Training would take many hours on weak GPU. After finished, convert the LoRA weights
python tools/llama/merge_lora.py \
--lora-config r_8_alpha_16 \
--base-weight checkpoints/fish-speech-1.4 \
--lora-weight results/$project/checkpoints/step_000005000.ckpt \
--output checkpoints/fish-speech-1.4-yth-lora/
Generate prompt and semantic tokens
python tools/vqgan/inference.py \
-i "1.wav" \
--checkpoint-path "checkpoints/fish-speech-1.4/firefly-gan-vq-fsq-8x1024-21hz-generator.pth"
Troubleshooting for old GPU 1 Unable to load any of {libcudnn_ops.so.9.1.0, libcudnn_ops.so.9.1, libcudnn_ops.so.9, libcudnn_ops.so}
pip uninstall -y ctranslate2
pip install ctranslate2==3.24.0
Troubleshooting for old GPU 2 ImportError: cannot import name 'is_callable_allowed' from partially initialized module 'torch._dynamo.trace_rules'
conda install pytorch==2.5.1 torchvision==0.20.1 torchaudio==2.5.1 pytorch-cuda=11.8 -c pytorch -c nvidia
Make it accessible from LAN nano tools/run_webui.py
app.launch(server_name="0.0.0.0", server_port=7860, show_api=True)

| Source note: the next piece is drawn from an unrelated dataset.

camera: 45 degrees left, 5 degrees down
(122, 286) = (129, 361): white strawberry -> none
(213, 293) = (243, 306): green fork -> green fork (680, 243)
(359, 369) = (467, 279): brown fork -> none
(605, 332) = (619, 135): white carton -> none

Change the --llama-checkpoint-path
to the newly trained LoRA, and start WebUI (added --half
for my old GPU to avoid bf16 error)
GRADIO_SHARE=0 GRADIO_SERVER_NAME=0.0.0.0 GRADIO_SERVER_PORT=7860 GRADIO_ANALYTICS_ENABLED=0 DISABLE_TELEMETRY=1 DO_NOT_TRACK=1 python -m tools.webui \
--llama-checkpoint-path "checkpoints/fish-speech-1.4-yth-lora" \
--decoder-checkpoint-path "checkpoints/fish-speech-1.4/firefly-gan-vq-fsq-8x1024-21hz-generator.pth" \
--decoder-config-name firefly_gan_vq \
--half
Parameters for inferencing Enable Reference Audio check Text Normalization Interative Prompt Lenth 200 Top-P 0.8 Temperature 0.7 Repetition Penalty 1.5 Set Seed
Note:
- higher number to compensate overfitted model, lower number for underfitted model.

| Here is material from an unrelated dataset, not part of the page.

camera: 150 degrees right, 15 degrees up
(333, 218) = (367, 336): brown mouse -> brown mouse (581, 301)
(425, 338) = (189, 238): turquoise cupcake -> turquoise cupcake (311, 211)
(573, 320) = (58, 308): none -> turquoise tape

- certain punctuation or tab space may trigger noise generation. Text normalization suppose to address these issue but sometimes I still need to find & replace.
However, a bug Negative code found
occurs quite frequent while inferencing without solution by now. Give up.
CosyVoice
CosyVoice is one from the FunAudioLLM toolkits, which developed by the same team from Alibaba’s Qwen I use a lot.
Install
git clone --recursive https://github.com/FunAudioLLM/CosyVoice.git && cd CosyVoice
git submodule update --init --recursive
conda create -n cosyvoice -y python=3.10
conda activate cosyvoice
conda install -y -c conda-forge pynini==2.1.5
sudo apt-get install sox libsox-dev -y
pip install -r requirements.txt
Download Pretrained Models
git lfs install
mkdir -p pretrained_models
git clone https://huggingface.co/FunAudioLLM/CosyVoice2-0.5B pretrained_models/CosyVoice2-0.5B
git clone https://huggingface.co/FunAudioLLM/CosyVoice-300M pretrained_models/CosyVoice-300M
git clone https://huggingface.co/FunAudioLLM/CosyVoice-300M-SFT pretrained_models/CosyVoice-300M-SFT
git clone https://huggingface.co/FunAudioLLM/CosyVoice-300M-Instruct pretrained_models/CosyVoice-300M-Instruct
Run with
GRADIO_SHARE=0 GRADIO_SERVER_NAME=0.0.0.0 GRADIO_SERVER_PORT=7860 GRADIO_ANALYTICS_ENABLED=0 DISABLE_TELEMETRY=1 DO_NOT_TRACK=1 python -m webui.py --port 50000 --model_dir pretrained_models/CosyVoice-300M
Troubleshooting “GLIBCXX_3.4.29’ not found” with this
strings /usr/lib/x86_64-linux-gnu/libstdc++.so.6 | grep GLIBCXX
strings $CONDA_PREFIX/lib/libstdc++.so.6 | grep GLIBCXX
nano ~/.bashrc
export LD_LIBRARY_PATH=$CONDA_PREFIX/lib:$LD_LIBRARY_PATH
find / -name "libstdc++.so*"
rm /home/username/anaconda3/lib/python3.11/site-packages/../../libstdc++.so.6
ln -s /home/username/text-generation-webui/installer_files/env/lib/libstdc++.so.6.0.29 /home/username/anaconda3/lib/python3.11/site-packages/../../libstdc++.so.6
It ends up working fine but not as good as GPT-SoVITS. Hope their 3.0 version can pump it up.
Voice Conversion
Both RVC and Seed-VC are intended to replace my good old so-vits-svc instance.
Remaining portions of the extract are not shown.